Geopolitical fragmentation means you can no longer rely on a centralized global security model.
- Invest in Sovereign-Ready Cloud architectures and modular data localization to protect operations from becoming collateral damage in regional conflicts.
- However you manage external threat exposure, it must move at the speed of business, and outpace attackers. Leverage EASM and TPRM platforms that operate continuously, and autonomously - manual intervention is now an anchor on your team's ability to be effective.

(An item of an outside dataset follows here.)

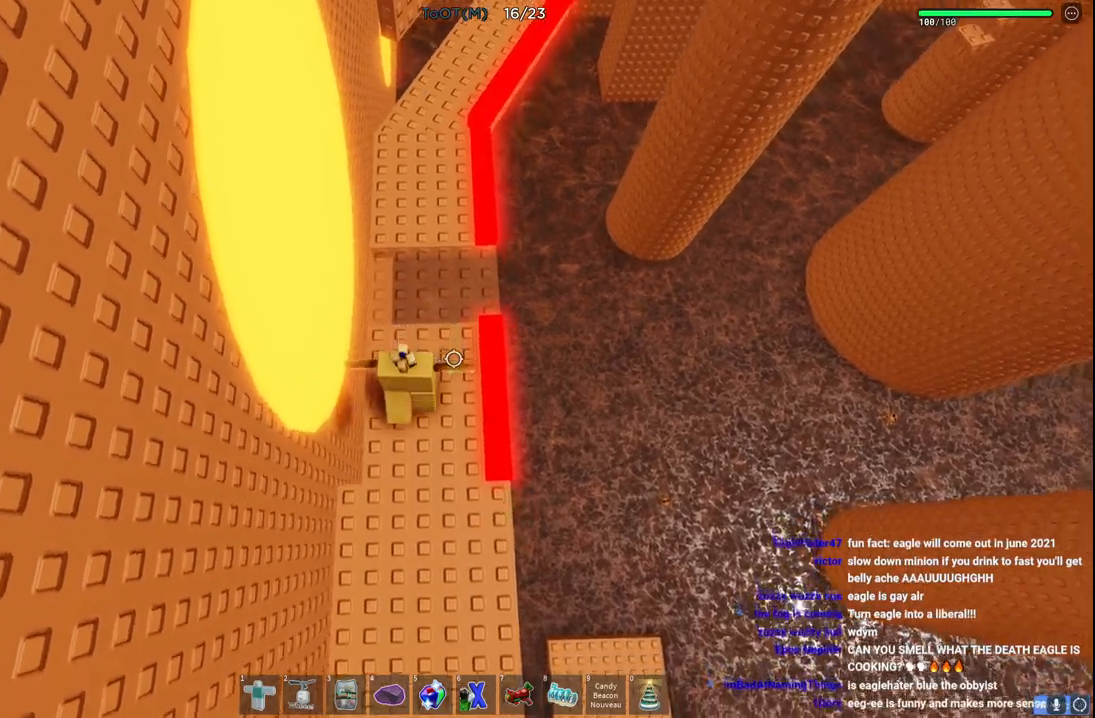
{"keys": ["s"], "events": []}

Ask yourself these questions
Report Insights | The Facts | Ask Yourself This… |
The Velocity Gap: AI-driven "Agentic" kill chains have rendered human-speed detection windows obsolete. | 27 Seconds: The new baseline for an adversary to move from initial access to lateral movement. (crowdstrike report from Jan 2026) | "If an autonomous agent breached my perimeter today, what automated controls are in place to stop lateral movement in under 30 seconds?" |
The Identity Drain: Attackers are no longer "breaking in"; they are logging in using credentials harvested at scale. | 2.86 Billion: The number of compromised credentials tracked by KELA CIC in 2025. | "With nearly 3 billion credentials in circulation, how is my team identifying compromised employee identities before they are used to log into my environment?" |
The Mac Safe Haven Myth: The most privileged users (Execs/Devs) are now the primary targets of professionalized malware. | 7,000% Surge: The year-over-year increase in macOS-specific infostealer infections. | "My executives and developers often hold the 'keys to the kingdom' on Macs—how am I monitoring those specific endpoints for session-hijacking tools?" |
Industrialized Extortion: Ransomware has evolved from simple data theft into systemic "Availability Sabotage." | 45% Volume Growth: 7,549 victims claimed by 147 active groups globally in 2025. | "As ransomware groups shift focus toward halting operations rather than just stealing data, what is my 'Mean Time to Disconnect' to save my production line?" |
The Deniable Proxy: Geopolitics is driving a surge in state-sponsored sabotage masked as ideological hacktivism. | 400% Surge: The increase in coordinated proxy attacks used for plausible deniability. | "How much visibility does your team have into 'hacktivist' activity that might actually be a precursor to a state-sponsored disruption of your supply chain?" |
Final Words
The findings in the State of Cybercrime 2026 represent more than just a data retrospective; they are a call to action for every leader operating in an increasingly autonomous threat landscape.
As we move into a year defined by machine-speed execution and the "Deniable Proxy" ecosystem, the ability to anticipate threat actor behavior before it manifests in your network is no longer a luxury—it is a requirement for operational survival.
"I am incredibly proud of our teams' efforts to produce this annual report. Our mission at the KELA Cyber Intelligence Center remains unchanged: to provide the ground-truth intelligence that empowers the global security community.
I hope you find the same strategic value in this year’s analysis as leaders found in 2025—using these insights to anticipate, act, and avoid the threats we face in 2026 and beyond.